### BRIEF:
Restate the full listing word for word; images stay out of it.

### DATA TO USE:

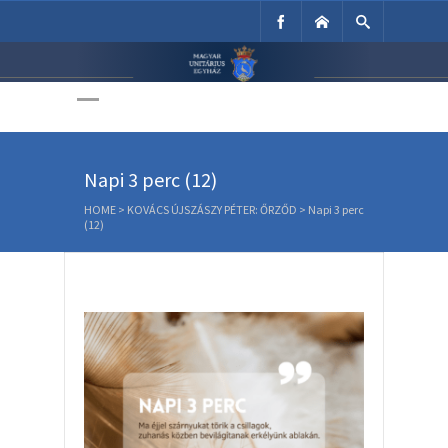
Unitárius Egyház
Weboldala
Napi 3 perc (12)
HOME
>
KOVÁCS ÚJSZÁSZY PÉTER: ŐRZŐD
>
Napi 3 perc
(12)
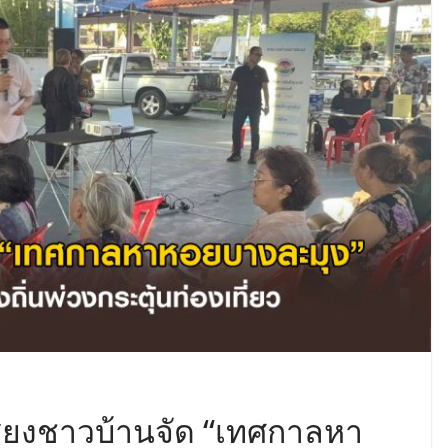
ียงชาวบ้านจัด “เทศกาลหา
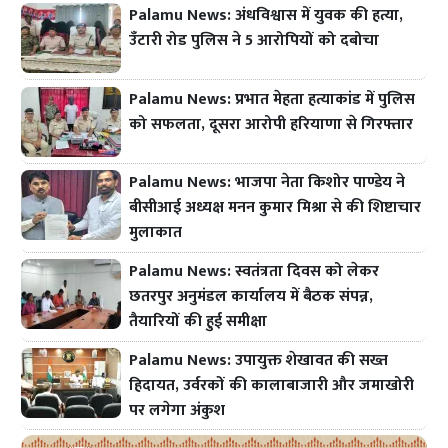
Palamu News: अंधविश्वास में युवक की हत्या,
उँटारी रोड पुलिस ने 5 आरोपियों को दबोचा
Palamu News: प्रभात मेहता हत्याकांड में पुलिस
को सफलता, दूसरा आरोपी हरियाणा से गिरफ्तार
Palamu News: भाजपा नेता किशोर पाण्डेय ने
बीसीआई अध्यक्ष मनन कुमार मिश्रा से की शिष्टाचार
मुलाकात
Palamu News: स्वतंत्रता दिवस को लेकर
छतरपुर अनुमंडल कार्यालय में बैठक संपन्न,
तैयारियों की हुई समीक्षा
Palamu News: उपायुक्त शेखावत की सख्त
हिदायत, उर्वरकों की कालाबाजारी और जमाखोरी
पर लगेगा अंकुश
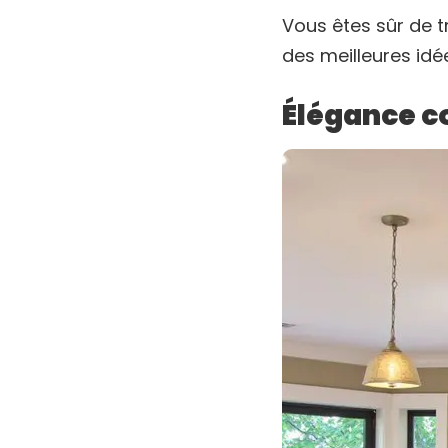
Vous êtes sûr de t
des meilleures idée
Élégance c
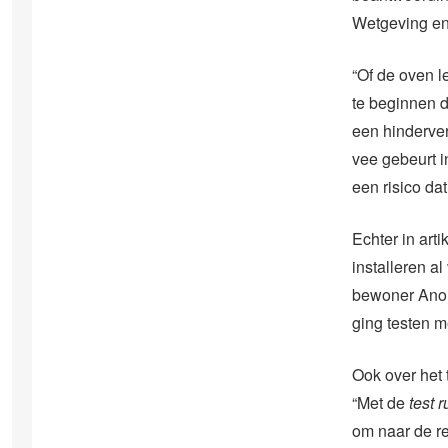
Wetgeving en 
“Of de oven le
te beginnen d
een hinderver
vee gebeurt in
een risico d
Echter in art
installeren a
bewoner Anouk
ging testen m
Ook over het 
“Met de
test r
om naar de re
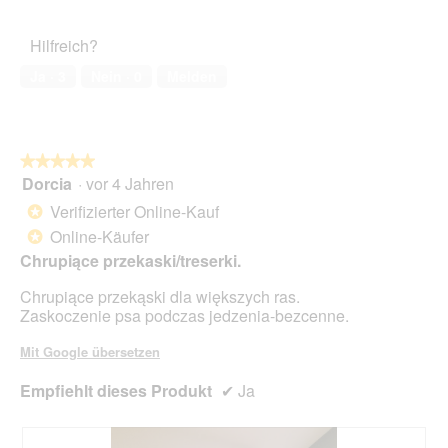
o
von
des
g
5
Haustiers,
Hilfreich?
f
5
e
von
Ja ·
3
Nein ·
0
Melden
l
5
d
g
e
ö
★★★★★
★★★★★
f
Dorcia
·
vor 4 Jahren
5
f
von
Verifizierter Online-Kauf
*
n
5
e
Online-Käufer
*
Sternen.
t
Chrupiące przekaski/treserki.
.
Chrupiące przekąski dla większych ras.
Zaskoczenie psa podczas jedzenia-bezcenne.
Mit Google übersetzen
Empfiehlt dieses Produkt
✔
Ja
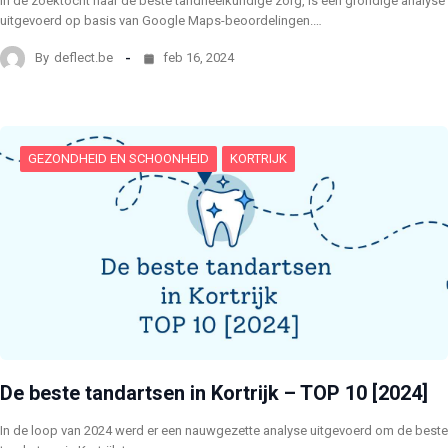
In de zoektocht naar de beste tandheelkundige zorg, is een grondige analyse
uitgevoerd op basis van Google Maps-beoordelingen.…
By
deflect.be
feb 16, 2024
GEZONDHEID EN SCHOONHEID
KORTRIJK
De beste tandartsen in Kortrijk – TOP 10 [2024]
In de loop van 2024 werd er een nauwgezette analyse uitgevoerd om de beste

### EXPECTED OUTPUT:
Unitárius Egyház
Weboldala
Napi 3 perc (12)
HOME
>
KOVÁCS ÚJSZÁSZY PÉTER: ŐRZŐD
>
Napi 3 perc
(12)
ียงชาวบ้านจัด “เทศกาลหา
Palamu News: अंधविश्वास में युवक की हत्या,
उँटारी रोड पुलिस ने 5 आरोपियों को दबोचा
Palamu News: प्रभात मेहता हत्याकांड में पुलिस
को सफलता, दूसरा आरोपी हरियाणा से गिरफ्तार
Palamu News: भाजपा नेता किशोर पाण्डेय ने
बीसीआई अध्यक्ष मनन कुमार मिश्रा से की शिष्टाचार
मुलाकात
Palamu News: स्वतंत्रता दिवस को लेकर
छतरपुर अनुमंडल कार्यालय में बैठक संपन्न,
तैयारियों की हुई समीक्षा
Palamu News: उपायुक्त शेखावत की सख्त
हिदायत, उर्वरकों की कालाबाजारी और जमाखोरी
पर लगेगा अंकुश
Vous êtes sûr de t
des meilleures idée
Élégance c
Wetgeving en 
“Of de oven le
te beginnen d
een hinderver
vee gebeurt in
een risico d
Echter in art
installeren a
bewoner Anouk
ging testen m
Ook over het 
“Met de
test r
om naar de re
o
von
des
g
5
Haustiers,
Hilfreich?
f
5
e
von
Ja ·
3
Nein ·
0
Melden
l
5
d
g
e
ö
★★★★★
★★★★★
f
Dorcia
·
vor 4 Jahren
5
f
von
Verifizierter Online-Kauf
*
n
5
e
Online-Käufer
*
Sternen.
t
Chrupiące przekaski/treserki.
.
Chrupiące przekąski dla większych ras.
Zaskoczenie psa podczas jedzenia-bezcenne.
Mit Google übersetzen
Empfiehlt dieses Produkt
✔
Ja
In de zoektocht naar de beste tandheelkundige zorg, is een grondige analyse
uitgevoerd op basis van Google Maps-beoordelingen.…
By
deflect.be
feb 16, 2024
GEZONDHEID EN SCHOONHEID
KORTRIJK
De beste tandartsen in Kortrijk – TOP 10 [2024]
In de loop van 2024 werd er een nauwgezette analyse uitgevoerd om de beste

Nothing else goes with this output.